Search code examples
classificationwekadecision-tree

How to read the classifier confusion matrix in WEKA


Sorry, I am new to WEKA and just learning.

In my decision tree (J48) classifier output, there is a confusion Matrix:

a    b   <----- classified as
130  8     a = functional
15   150   b = non-functional
  • How do I read this matrix? What's the difference between a & b?
  • Also, can anyone explain to me what domain values are?

Solution

  • I'd put it this way:

    The confusion matrix is Weka reporting on how good this J48 model is in terms of what it gets right, and what it gets wrong.

    In your data, the target variable was either "functional" or "non-functional;" the right side of the matrix tells you that column "a" is functional, and "b" is non-functional.

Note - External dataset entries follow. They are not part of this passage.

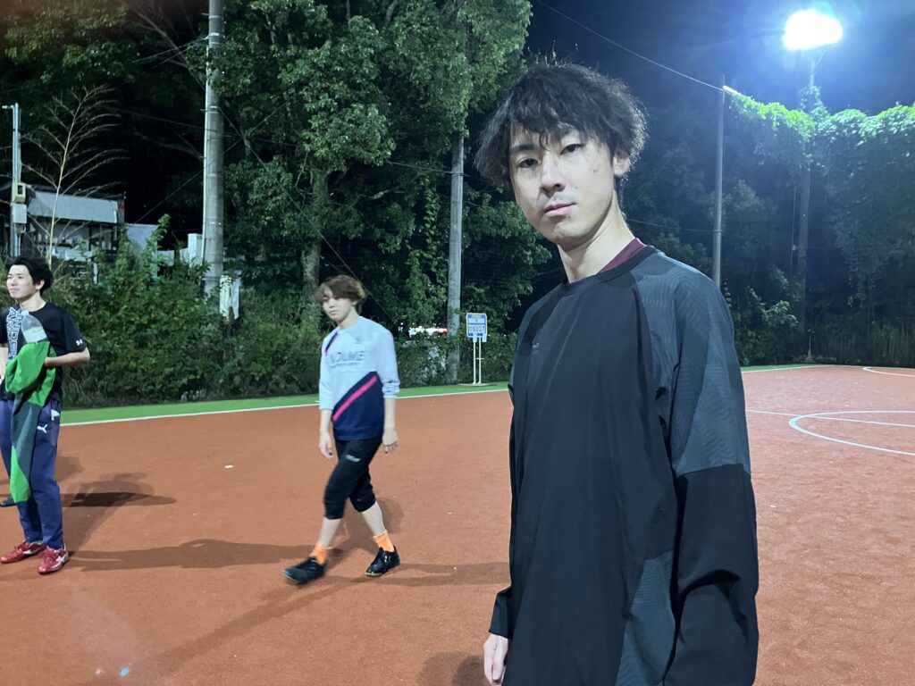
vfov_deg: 49.7
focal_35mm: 28
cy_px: 343
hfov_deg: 63.4
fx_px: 740
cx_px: 458
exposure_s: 1/30
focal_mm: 3.99
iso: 640
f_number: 1.8
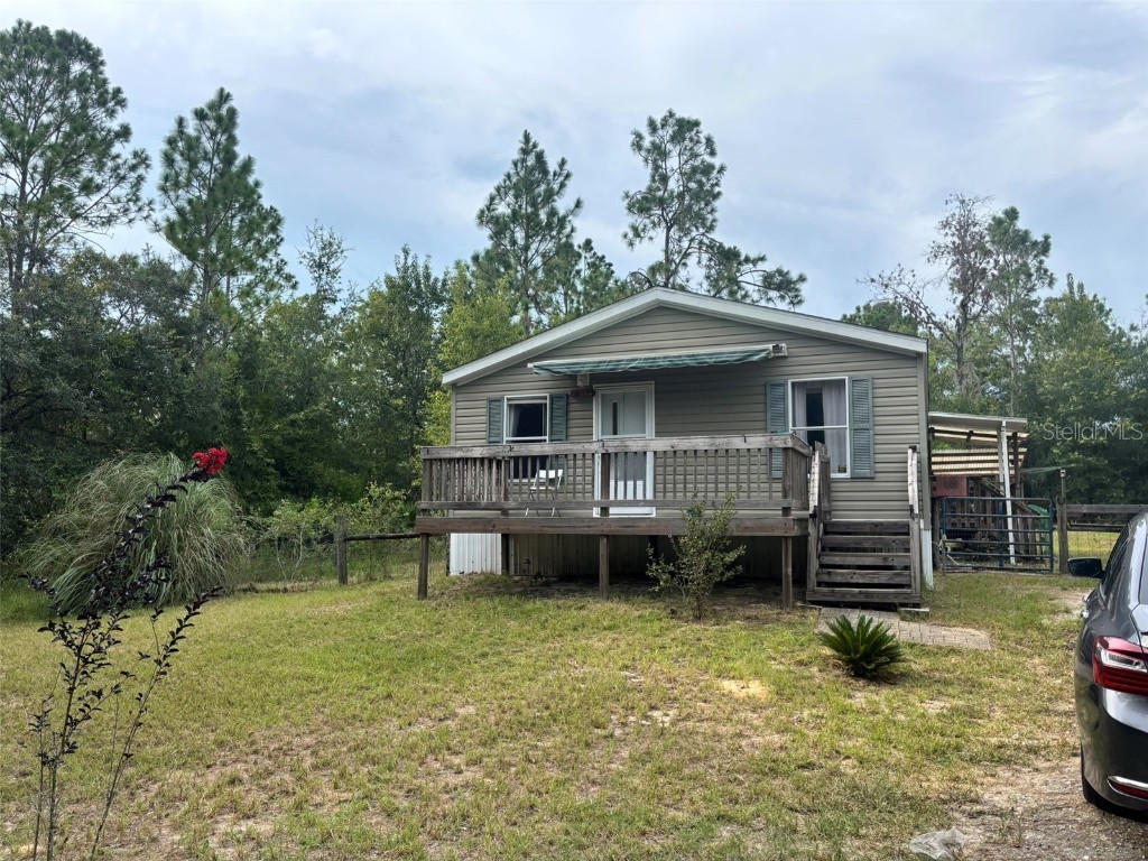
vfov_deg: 53.1
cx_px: 574
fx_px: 862
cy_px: 430
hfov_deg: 67.3
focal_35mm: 26
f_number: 1.6
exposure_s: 1/1543
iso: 50
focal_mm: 5.96
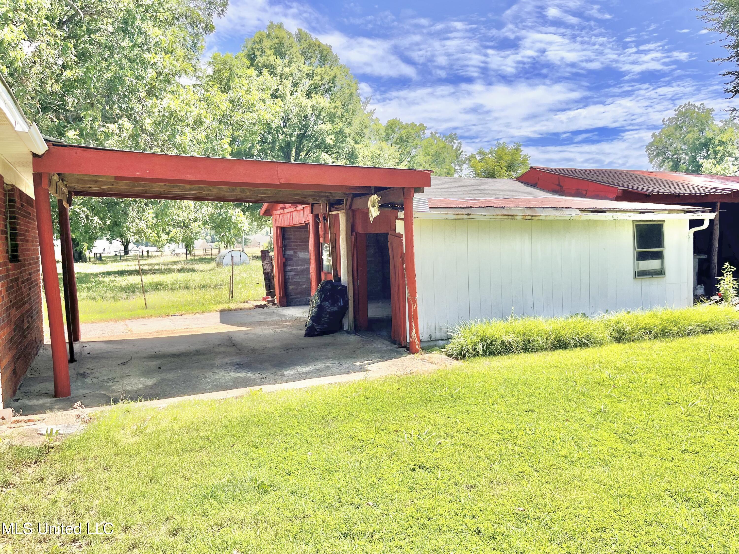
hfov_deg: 67.3
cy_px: 277
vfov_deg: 53.1
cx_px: 370
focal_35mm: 26
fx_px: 555
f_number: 1.6
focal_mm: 5.1
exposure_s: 1/1923
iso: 50
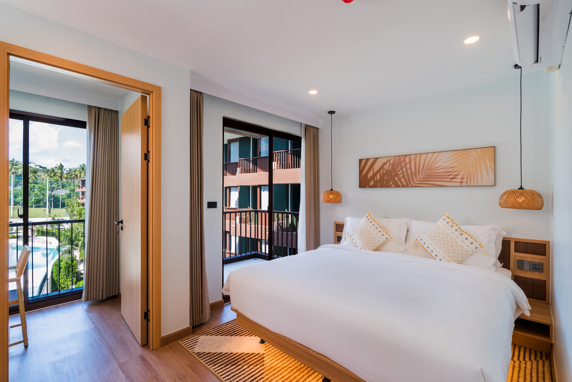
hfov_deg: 96.7
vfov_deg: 73.7
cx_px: 286
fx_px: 254
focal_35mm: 16
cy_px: 191
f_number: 9
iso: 50
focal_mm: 16
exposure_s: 1/10
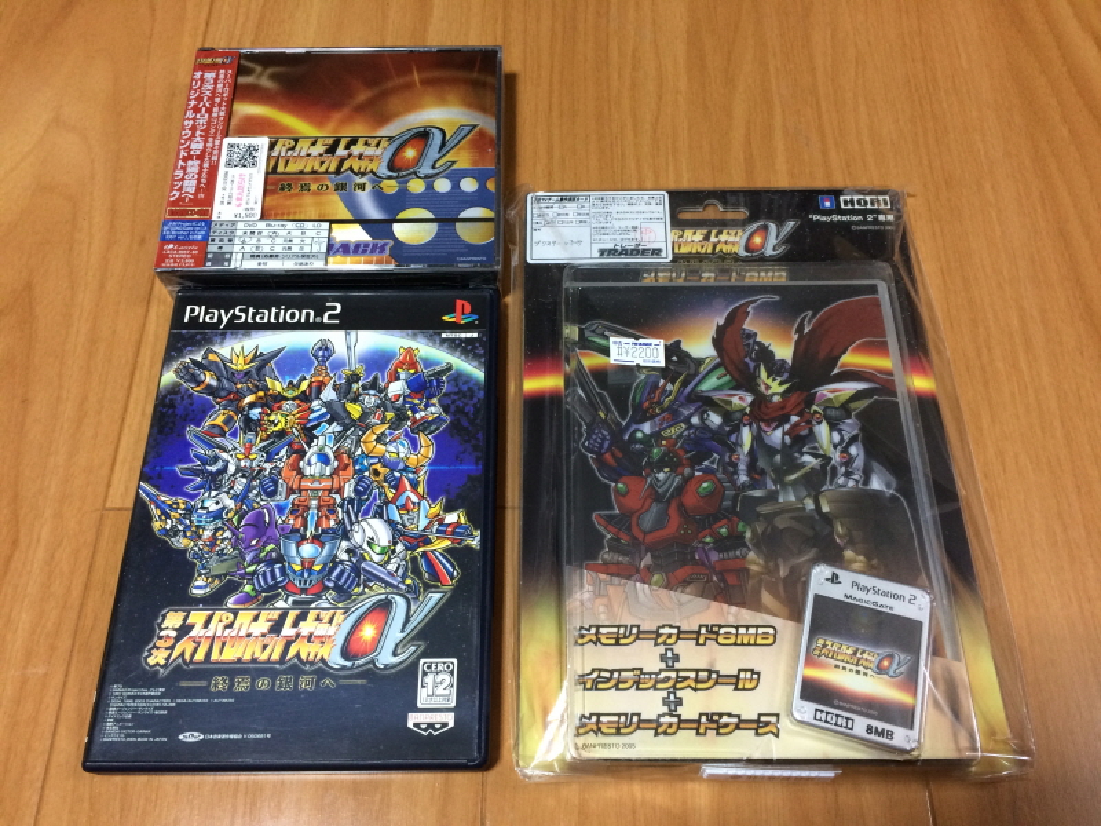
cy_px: 413
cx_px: 550
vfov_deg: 48.2
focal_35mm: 29
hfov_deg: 61.7
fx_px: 922
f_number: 2.2
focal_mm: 4.15
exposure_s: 1/30
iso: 125
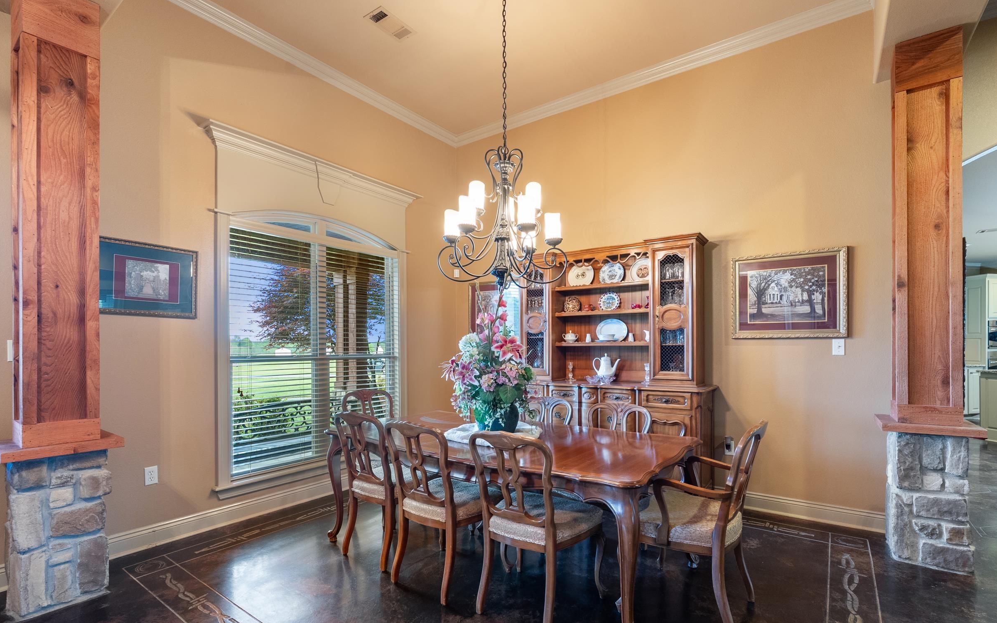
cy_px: 346
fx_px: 462
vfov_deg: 67.8
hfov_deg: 94.4
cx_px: 504
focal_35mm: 17
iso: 640
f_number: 9
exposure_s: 1/1.25
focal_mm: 16
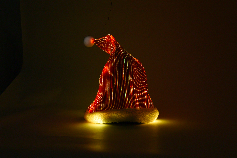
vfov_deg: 23.4
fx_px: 382
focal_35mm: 58
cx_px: 118
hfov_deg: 34.5
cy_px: 79
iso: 100
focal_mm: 58
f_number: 9
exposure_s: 4
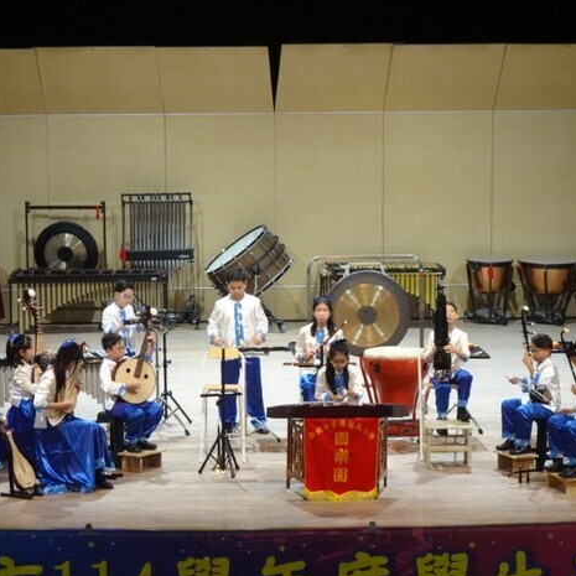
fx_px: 1977
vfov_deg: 16.6
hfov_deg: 16.6
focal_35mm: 105
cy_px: 338
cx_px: 274
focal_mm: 10.86
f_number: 4.5
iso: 800
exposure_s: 1/40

    The columns tell you how your model classified your samples - it's what the model predicted:

    • The first column contains all the samples which your model thinks are "a" - 145 of them, total
    • The second column contains all the samples which your model thinks are "b" - 158 of them

    The rows, on the other hand, represent reality:

    • The first row contains all the samples which really are "a" - 138 of them, total
    • The second row contains all the samples which really are "b" - 165 of them

    Knowing the columns and rows, you can dig into the details:

    • Top left, 130, are things your model thinks are "a" which really are "a" <- these were correct
    • Bottom left, 15, are things your model thinks are "a" but which are really "b" <- one kind of error
    • Top right, 8, are things your model thinks are "b" but which really are "a" <- another kind of error
    • Bottom right, 150 are things your model thinks are "b" which really are "b"

    So top-left and bottom-right of the matrix are showing things your model gets right.

    Bottom-left and top-right of the matrix are are showing where your model is confused.